Cresting, Fletching and Nock Tapers

DIY Arrow Cresting
Arrow Cresting with a hand drill and sharpies

Last night I started cresting the new arrow shafts. My cresting is more for an indication of brace height than for design aesthetics. The forward mark is at 7.5″ from nock throat to show recommended brace height for this bow to the pivot point, or deepest part of the grip. The rearward mark is where the shelf should be in relation to the 7.5″ brace height.

I steadied the shafts against my wooden drying stand, and spun them using a hand drill, with a short piece of exercise band (from my physical therapy on my shoulder – thanks compounds). I let the black, then the red sharpies lay lines onto the arrow shafts as they spun between my fingers and the 2X4 block.

Fletching with the Bitzenburger
A set of tuning arrows waiting for field points. Includes 3 fletched arrows and 2 bareshafts.

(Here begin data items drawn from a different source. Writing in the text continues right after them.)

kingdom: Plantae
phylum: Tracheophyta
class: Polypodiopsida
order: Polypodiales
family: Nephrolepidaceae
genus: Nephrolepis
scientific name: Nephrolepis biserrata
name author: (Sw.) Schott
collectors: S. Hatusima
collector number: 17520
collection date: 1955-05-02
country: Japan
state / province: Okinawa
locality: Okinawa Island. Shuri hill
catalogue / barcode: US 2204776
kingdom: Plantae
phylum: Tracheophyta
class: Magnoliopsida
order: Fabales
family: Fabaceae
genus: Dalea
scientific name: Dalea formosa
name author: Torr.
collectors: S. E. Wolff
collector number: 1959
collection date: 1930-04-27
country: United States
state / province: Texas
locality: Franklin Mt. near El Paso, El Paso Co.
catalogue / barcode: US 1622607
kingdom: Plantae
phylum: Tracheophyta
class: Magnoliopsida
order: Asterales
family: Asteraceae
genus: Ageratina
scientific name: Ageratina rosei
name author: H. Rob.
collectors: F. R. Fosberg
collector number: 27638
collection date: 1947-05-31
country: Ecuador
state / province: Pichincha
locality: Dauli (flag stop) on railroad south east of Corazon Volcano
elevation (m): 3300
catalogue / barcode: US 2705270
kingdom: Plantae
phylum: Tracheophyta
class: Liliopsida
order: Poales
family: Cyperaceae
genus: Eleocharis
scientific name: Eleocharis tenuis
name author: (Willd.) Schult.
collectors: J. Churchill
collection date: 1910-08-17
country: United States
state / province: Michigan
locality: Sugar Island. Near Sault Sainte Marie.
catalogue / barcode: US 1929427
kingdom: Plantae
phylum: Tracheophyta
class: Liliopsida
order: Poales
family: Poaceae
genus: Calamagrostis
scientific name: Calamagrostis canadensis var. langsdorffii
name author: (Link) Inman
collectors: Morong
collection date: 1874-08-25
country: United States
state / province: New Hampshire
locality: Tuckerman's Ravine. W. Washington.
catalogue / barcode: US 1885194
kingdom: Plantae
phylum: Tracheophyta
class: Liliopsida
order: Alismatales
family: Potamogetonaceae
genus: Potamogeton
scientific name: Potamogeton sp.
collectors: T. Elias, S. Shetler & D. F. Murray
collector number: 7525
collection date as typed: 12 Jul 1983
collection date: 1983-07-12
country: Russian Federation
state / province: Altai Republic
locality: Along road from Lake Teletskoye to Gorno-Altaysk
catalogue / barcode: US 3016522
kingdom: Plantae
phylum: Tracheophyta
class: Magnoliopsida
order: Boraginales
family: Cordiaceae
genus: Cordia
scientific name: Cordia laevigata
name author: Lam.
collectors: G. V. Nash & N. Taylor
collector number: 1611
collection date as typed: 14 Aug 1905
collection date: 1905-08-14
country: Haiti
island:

I crested all 12 shafts, cut five of them to 29 7/8″ and the then set to fletching up 3 arrows with natural barred turkey feathers using a Bitzenburger RW helical fletching jig and Duco household cement.

I cut point tapers onto the five arrows I plan to start tuning with (3 fletched and 2 bareshafts) using a 3 Rivers Archery 11/32 nock taper cutting tool which works like a handheld pencil sharpener.

Tomorrow morning, I’ll attach some 125 gr tips using Easton hot-melt glue and by tomorrow afternoon the 48 year-old Shakespeare recurve should be flinging some arrows.